Format the text lines of the items below as a Markdown table with the columns Row and Line, numbering each row and skipping blank lines. Leave the pictures out of the table.
**** EXTRACTED ENTRIES
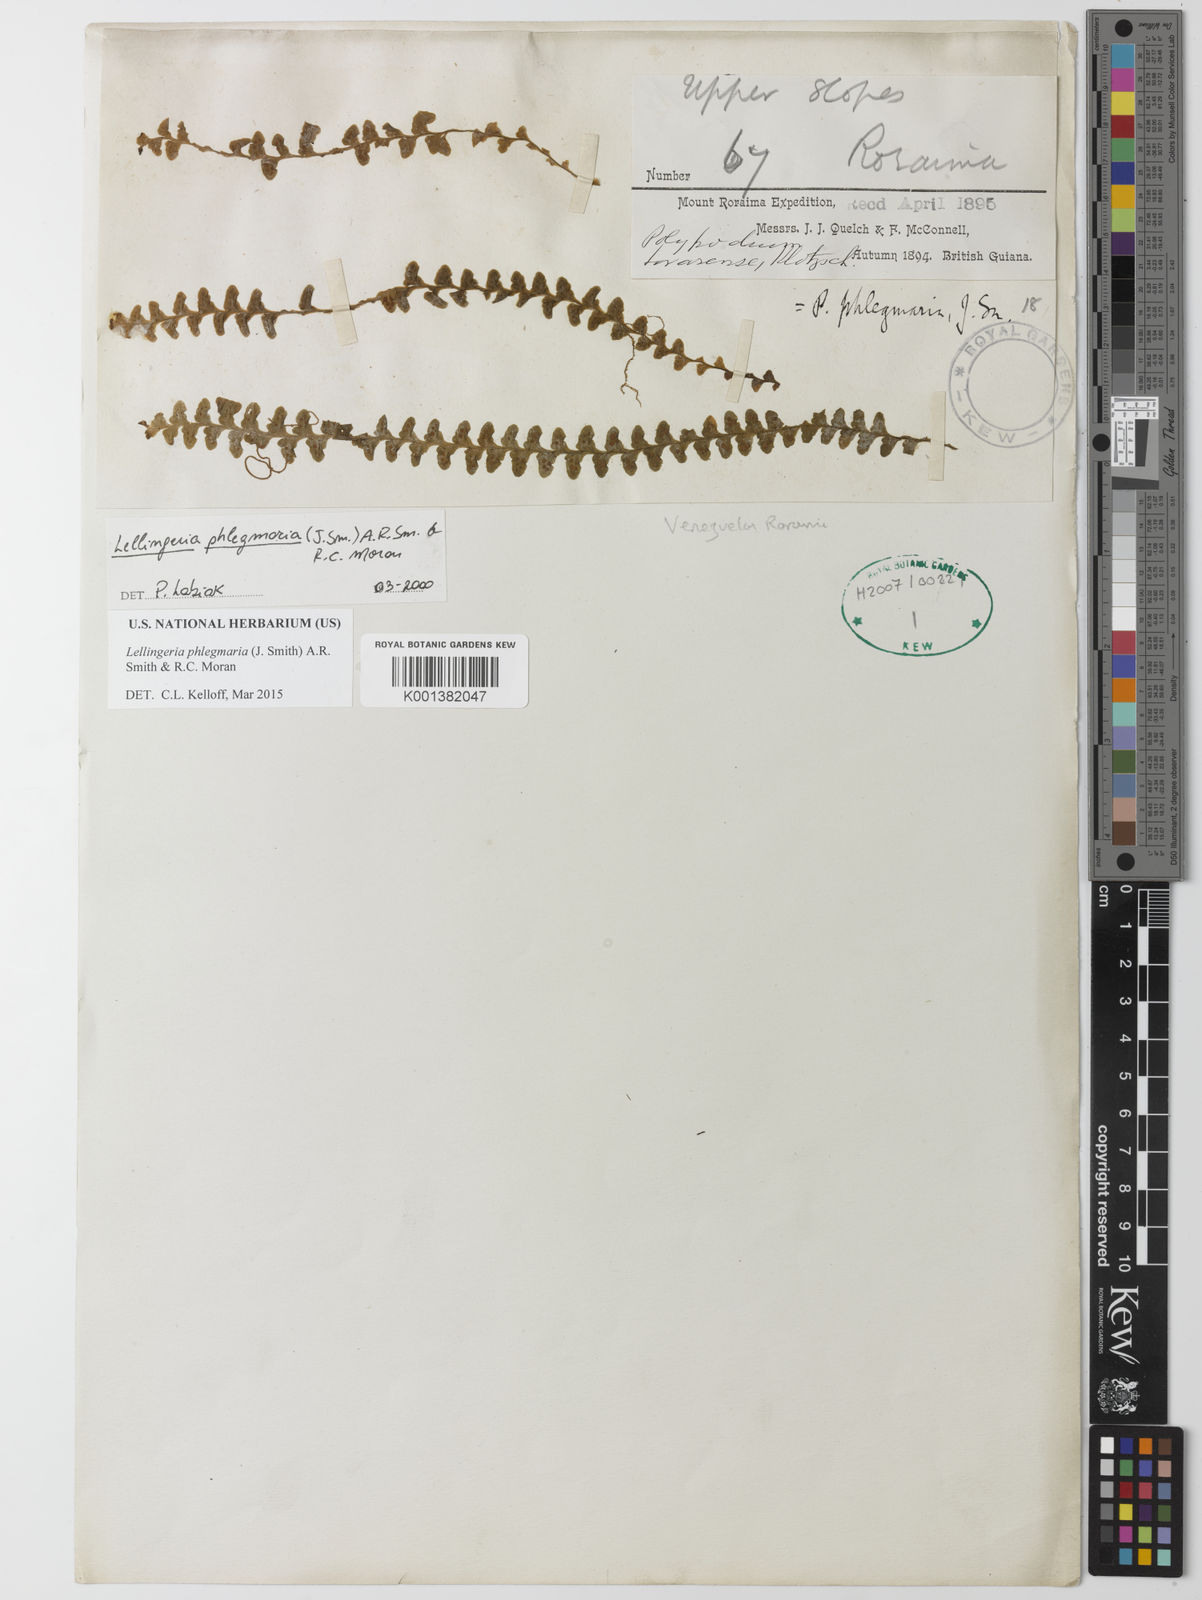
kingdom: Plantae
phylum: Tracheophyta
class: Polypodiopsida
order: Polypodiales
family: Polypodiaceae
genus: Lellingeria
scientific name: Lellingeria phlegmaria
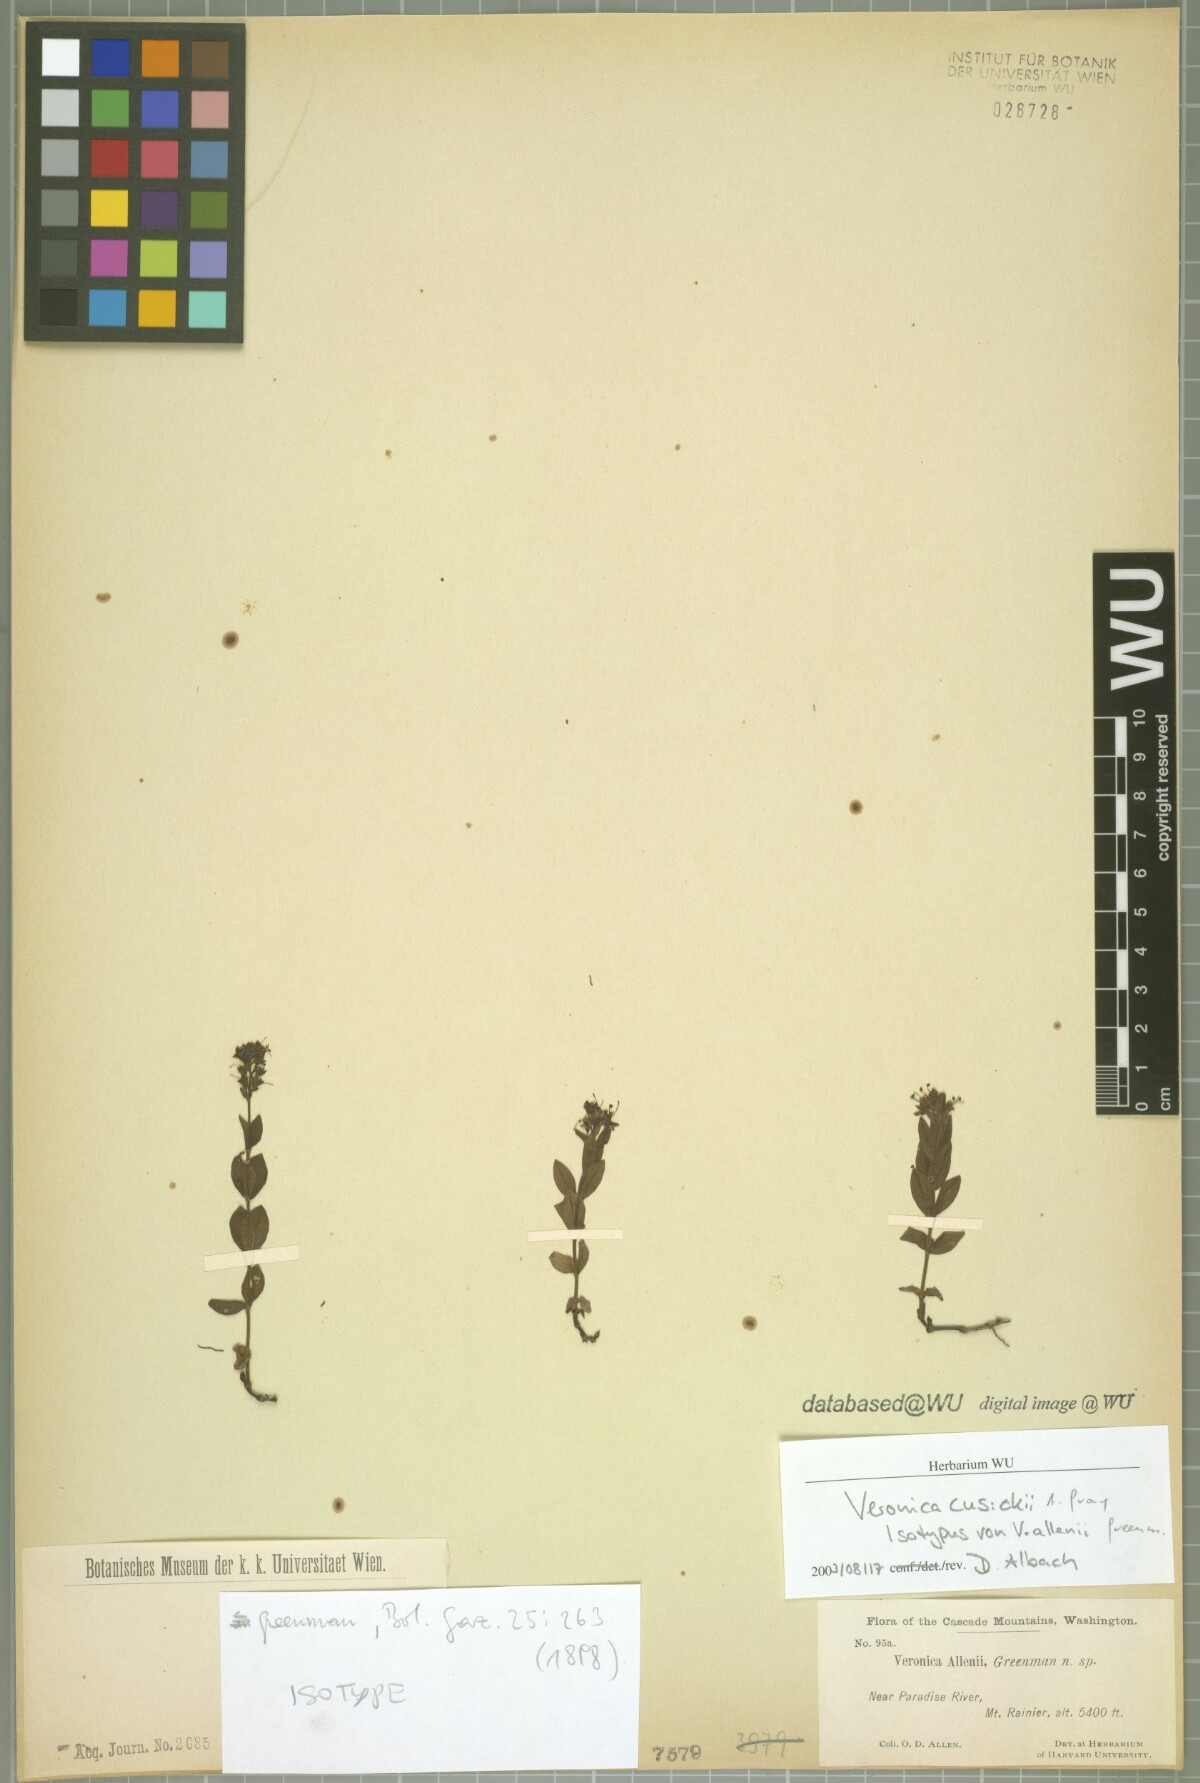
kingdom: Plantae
********
[TASK ANSWER]
| Row | Line |
|---|---|
| 1 | kingdom: Plantae |
| 2 | phylum: Tracheophyta |
| 3 | class: Polypodiopsida |
| 4 | order: Polypodiales |
| 5 | family: Polypodiaceae |
| 6 | genus: Lellingeria |
| 7 | scientific name: Lellingeria phlegmaria |
| 8 | kingdom: Plantae |